Don't doubt it for a minute!

The thought that comes to mind is Paul's from Romans 1. From faith to faith - the just (righteous) shall live by faith. So, it is exercising what I say I believe at every opportunity. To be God conscious. To - in all my ways acknowledge Him. Then, I am assured of direction for my path (Proverbs 3:5-7). Once again we are faced with the unquantifiable distance from the brain to the heart and then to the feet!

Steve's Brother said...

Brent, you're my inspiration. When we met, you were led to believe that it was I who would mentor you. In point of fact, even if that ever happened to any degree, the tables are now turned... and I am grateful!

Steve, as I said in part when I invited a number of dear ones to come read and converse here,

"I offer you my thoughts - unvarnished and unwordsmithed, not to impress you or inspire you or shame you... not to do anything but beg you to converse with me. I have not kept up with you as I should, but I have only written this to those I value dearly. Can we start again here?"

So Steve, no, you are not THE wayward brother, I am. Having recognized it, I have titled my blog BWAT referring to me since I also invited a number of sisters to join us here.

Michelle said...

The book of Hosea is coming to mind reading your post Kevin.. Thinking about God's Children and how often they gave him lip service and said & did all the "right" things. As you said their hearts were not right, they didn't not truly recognize "their" place or "their" need. I pray each day for an awareness of how much I need Daddy, how despondent I truly am. It is only in the awareness of who we truly are before Him that we can see who HE is.. 1 John 3:1What marvelous love the Father has extended to us! Just look at it—we're called children of God!

HitchHiker said...

KSK, it is I, the great man of mystery that has been so distant of late. Trust me when I say it is an encouragement receiving both your and Brent's updates, even if I've not had the time, or perhaps more honestly, not made the effort to respond in kind. The good news is that you have motivated me to start my own blog, which is located here:

http://hitchhikerstravelblogs.blogspot.com/

While I've not yet had the opportunity to start blogging there just yet, at least it's a start just having a place to blog!

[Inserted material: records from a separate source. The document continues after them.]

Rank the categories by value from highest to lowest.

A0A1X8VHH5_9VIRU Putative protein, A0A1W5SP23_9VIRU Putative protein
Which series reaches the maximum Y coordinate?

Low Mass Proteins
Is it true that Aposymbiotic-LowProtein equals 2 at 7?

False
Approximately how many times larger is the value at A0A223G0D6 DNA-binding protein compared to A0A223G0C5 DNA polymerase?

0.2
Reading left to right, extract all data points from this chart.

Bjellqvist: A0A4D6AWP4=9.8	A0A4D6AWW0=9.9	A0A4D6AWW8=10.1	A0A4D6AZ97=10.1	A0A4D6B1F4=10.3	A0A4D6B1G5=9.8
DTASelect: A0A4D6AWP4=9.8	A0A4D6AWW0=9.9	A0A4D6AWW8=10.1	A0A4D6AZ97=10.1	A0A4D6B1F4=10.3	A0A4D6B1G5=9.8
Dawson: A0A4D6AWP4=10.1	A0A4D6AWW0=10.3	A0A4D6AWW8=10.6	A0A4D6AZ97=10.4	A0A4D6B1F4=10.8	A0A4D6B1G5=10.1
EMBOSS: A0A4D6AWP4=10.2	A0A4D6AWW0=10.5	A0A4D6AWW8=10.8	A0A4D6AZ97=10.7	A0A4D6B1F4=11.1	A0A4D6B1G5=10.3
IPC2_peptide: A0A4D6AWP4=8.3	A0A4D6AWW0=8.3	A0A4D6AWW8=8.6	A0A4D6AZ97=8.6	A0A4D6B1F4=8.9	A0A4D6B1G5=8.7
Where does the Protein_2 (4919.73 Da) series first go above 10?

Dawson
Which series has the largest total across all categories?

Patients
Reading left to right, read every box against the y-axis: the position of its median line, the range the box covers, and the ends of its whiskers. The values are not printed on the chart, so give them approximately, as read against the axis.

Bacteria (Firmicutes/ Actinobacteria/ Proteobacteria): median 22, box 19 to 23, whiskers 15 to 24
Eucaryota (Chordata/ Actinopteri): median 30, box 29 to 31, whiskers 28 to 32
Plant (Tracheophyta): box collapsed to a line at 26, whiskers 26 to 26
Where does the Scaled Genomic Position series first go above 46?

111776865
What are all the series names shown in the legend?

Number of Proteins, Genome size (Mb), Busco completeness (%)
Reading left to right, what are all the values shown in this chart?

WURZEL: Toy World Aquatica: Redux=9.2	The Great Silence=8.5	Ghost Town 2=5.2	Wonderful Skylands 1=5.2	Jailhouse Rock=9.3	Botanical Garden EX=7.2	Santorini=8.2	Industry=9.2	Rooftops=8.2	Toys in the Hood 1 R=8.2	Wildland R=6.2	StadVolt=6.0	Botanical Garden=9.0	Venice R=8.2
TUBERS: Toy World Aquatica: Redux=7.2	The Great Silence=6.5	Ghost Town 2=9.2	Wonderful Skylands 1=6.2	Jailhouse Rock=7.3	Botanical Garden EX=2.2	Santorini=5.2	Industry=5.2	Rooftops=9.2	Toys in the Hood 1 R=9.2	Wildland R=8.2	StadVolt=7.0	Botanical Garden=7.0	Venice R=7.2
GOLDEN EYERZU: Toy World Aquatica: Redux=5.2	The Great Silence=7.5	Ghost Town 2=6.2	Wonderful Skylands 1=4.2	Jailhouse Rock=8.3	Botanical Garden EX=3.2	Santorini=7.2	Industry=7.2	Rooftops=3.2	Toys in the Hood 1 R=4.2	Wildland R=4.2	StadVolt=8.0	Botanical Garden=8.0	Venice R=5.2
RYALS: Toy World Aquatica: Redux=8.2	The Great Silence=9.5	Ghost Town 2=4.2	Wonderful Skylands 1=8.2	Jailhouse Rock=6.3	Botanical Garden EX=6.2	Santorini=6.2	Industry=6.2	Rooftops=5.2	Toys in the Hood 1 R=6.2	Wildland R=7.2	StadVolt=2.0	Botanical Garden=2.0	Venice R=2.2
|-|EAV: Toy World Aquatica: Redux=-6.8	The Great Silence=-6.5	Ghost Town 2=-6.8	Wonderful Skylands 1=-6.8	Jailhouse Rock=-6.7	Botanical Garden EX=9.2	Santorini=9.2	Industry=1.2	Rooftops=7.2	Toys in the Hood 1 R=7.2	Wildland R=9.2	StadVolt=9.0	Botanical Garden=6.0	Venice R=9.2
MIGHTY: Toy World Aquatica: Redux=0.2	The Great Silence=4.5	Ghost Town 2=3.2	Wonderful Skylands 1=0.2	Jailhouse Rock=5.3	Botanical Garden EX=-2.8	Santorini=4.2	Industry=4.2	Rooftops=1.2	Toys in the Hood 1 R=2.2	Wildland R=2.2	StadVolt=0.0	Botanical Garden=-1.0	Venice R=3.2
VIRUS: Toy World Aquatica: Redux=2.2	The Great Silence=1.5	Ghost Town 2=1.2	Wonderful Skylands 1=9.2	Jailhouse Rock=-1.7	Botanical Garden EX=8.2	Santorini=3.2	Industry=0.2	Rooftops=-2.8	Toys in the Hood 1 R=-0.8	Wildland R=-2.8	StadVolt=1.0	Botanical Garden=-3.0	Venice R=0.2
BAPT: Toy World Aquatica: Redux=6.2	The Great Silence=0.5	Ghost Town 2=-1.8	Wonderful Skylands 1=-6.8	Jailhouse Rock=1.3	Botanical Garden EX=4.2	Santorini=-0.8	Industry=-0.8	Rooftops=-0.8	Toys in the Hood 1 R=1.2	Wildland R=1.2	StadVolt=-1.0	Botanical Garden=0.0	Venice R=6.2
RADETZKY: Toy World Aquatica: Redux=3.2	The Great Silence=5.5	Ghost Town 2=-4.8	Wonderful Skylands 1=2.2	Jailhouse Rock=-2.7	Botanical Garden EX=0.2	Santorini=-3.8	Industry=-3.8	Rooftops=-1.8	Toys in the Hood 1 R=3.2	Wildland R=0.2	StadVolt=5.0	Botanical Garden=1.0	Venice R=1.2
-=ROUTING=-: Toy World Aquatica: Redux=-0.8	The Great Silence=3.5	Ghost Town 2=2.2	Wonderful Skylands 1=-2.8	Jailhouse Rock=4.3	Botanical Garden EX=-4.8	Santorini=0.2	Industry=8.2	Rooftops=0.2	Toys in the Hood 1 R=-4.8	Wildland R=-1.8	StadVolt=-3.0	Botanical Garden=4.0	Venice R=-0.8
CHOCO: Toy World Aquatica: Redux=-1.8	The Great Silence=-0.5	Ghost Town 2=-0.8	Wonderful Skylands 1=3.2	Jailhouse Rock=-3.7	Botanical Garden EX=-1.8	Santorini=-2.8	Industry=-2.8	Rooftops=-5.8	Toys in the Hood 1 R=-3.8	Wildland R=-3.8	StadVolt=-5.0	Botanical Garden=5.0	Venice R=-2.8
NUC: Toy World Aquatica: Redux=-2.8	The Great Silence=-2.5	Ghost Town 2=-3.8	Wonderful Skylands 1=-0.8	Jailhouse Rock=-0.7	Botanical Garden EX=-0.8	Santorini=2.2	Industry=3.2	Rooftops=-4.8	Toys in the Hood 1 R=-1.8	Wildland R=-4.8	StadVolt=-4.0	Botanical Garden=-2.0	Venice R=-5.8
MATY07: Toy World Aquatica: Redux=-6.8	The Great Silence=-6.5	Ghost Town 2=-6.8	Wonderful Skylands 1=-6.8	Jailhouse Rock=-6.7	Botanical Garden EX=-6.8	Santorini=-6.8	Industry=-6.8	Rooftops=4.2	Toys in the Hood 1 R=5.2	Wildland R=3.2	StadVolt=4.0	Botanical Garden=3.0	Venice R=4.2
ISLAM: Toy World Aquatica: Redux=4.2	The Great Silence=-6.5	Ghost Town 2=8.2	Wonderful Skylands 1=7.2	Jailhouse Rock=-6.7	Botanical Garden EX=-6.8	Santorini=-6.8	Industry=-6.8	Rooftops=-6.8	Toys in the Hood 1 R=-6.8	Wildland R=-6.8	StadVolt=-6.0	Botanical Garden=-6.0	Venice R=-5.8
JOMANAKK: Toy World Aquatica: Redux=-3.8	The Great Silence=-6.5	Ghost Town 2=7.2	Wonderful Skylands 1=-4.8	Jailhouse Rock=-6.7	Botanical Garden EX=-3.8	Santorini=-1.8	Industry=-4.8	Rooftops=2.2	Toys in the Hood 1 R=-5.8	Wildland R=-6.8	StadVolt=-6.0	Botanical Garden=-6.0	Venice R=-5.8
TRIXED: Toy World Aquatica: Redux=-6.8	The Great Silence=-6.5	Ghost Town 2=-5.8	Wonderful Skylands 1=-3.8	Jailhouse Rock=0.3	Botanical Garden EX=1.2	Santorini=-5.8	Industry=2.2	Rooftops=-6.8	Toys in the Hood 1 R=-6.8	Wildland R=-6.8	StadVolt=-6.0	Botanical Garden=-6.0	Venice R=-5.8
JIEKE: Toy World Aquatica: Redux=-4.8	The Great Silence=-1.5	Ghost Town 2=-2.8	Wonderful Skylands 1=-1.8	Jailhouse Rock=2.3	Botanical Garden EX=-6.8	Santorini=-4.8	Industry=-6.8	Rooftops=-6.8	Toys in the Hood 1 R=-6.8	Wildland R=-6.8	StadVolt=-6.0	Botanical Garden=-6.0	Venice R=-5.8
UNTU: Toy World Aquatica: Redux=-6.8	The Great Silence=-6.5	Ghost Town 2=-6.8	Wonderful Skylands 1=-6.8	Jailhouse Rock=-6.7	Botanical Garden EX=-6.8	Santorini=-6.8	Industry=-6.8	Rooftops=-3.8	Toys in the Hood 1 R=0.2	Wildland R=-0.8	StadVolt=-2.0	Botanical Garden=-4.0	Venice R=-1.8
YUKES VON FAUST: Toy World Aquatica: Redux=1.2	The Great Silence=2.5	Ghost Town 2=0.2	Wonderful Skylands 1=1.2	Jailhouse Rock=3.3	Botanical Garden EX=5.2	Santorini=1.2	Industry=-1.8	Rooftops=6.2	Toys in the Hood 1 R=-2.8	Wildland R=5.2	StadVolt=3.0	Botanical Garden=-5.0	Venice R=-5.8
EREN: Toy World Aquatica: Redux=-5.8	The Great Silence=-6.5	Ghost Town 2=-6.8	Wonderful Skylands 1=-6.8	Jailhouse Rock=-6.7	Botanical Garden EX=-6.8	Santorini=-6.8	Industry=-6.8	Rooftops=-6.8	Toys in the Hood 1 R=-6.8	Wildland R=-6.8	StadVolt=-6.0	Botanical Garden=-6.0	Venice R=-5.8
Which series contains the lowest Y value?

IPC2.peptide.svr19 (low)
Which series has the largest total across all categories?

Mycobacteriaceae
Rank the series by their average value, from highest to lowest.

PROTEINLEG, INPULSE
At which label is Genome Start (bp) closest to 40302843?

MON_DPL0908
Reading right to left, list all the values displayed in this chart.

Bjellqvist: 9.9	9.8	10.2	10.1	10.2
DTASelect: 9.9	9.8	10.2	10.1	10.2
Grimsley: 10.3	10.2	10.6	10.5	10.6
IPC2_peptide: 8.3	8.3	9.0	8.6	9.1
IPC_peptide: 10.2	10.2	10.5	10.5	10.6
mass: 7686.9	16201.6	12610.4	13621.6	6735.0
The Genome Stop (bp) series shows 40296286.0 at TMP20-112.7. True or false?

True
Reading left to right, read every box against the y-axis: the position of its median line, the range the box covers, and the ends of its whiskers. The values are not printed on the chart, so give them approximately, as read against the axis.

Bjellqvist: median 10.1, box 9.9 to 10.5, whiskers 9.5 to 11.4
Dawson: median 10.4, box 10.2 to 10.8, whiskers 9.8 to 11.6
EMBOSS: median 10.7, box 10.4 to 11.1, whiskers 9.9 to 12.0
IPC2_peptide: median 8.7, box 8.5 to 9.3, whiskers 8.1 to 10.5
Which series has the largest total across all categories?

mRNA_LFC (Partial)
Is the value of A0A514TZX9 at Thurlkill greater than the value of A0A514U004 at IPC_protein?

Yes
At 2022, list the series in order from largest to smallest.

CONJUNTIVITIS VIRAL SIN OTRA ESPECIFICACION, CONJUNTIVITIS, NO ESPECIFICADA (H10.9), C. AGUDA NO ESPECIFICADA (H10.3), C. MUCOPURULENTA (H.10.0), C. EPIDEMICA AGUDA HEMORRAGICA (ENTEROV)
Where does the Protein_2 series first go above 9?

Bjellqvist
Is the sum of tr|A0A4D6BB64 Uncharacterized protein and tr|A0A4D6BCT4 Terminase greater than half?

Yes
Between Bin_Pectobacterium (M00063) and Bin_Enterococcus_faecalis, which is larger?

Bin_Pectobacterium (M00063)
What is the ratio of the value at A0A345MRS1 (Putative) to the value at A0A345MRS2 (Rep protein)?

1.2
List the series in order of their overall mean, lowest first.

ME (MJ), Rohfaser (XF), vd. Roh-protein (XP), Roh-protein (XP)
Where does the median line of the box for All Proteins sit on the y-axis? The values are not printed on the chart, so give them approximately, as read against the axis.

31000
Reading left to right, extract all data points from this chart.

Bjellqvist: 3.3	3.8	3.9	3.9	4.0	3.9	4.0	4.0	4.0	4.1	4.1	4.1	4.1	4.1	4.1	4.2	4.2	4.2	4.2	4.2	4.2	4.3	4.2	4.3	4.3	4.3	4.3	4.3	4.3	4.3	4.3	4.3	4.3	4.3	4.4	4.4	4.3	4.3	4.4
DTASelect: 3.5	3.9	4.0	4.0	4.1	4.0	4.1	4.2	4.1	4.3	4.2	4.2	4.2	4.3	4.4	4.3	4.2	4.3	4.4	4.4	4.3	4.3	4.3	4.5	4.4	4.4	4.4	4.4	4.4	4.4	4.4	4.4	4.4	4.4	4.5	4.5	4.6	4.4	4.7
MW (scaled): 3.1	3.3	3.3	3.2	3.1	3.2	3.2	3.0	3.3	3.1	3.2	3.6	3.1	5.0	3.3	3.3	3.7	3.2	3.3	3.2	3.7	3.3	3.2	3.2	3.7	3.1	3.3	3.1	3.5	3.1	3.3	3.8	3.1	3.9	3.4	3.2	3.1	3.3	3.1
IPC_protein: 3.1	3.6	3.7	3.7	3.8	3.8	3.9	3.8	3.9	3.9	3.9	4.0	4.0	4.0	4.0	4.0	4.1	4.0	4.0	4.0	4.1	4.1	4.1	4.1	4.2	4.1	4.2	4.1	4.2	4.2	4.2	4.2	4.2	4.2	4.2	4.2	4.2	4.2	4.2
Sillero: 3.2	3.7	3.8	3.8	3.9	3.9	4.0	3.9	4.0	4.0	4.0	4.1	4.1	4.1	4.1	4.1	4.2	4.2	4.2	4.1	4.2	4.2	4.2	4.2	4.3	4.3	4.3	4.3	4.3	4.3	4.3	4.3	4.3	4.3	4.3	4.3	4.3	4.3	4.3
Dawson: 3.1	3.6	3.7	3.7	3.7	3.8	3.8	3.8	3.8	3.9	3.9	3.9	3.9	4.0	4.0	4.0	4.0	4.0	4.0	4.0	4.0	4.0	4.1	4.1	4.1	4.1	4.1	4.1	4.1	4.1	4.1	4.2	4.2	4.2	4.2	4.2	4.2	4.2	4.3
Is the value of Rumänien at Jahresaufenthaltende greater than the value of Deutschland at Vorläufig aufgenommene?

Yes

Your scripture references remind me of a section of Scripture that describes how the people of Israel were busy building their houses and filling them with all kinds of luxuries, meanwhile they were shirking the Lord's work.

While I too sometimes struggle with some level of feeling like a hypocrite when it comes to my worship with the Lord, I try and remember that we are indeed created in His image, and therefore the sense of disappointment that the Lord feels toward me, whether in regard to my worship or any other part of my life that I suspect isn't up to par or out of balance, is probably very similar to how I feel in respect to my own children when they stray off course. Yes, we do feel disappointment, but only because of the depth the love we have for our children in the first place. Indeed, love never dies.

Well, I'm off to get some shut eye, then the family is off to Ocean City, MD for a weeklong vacation starting this weekend.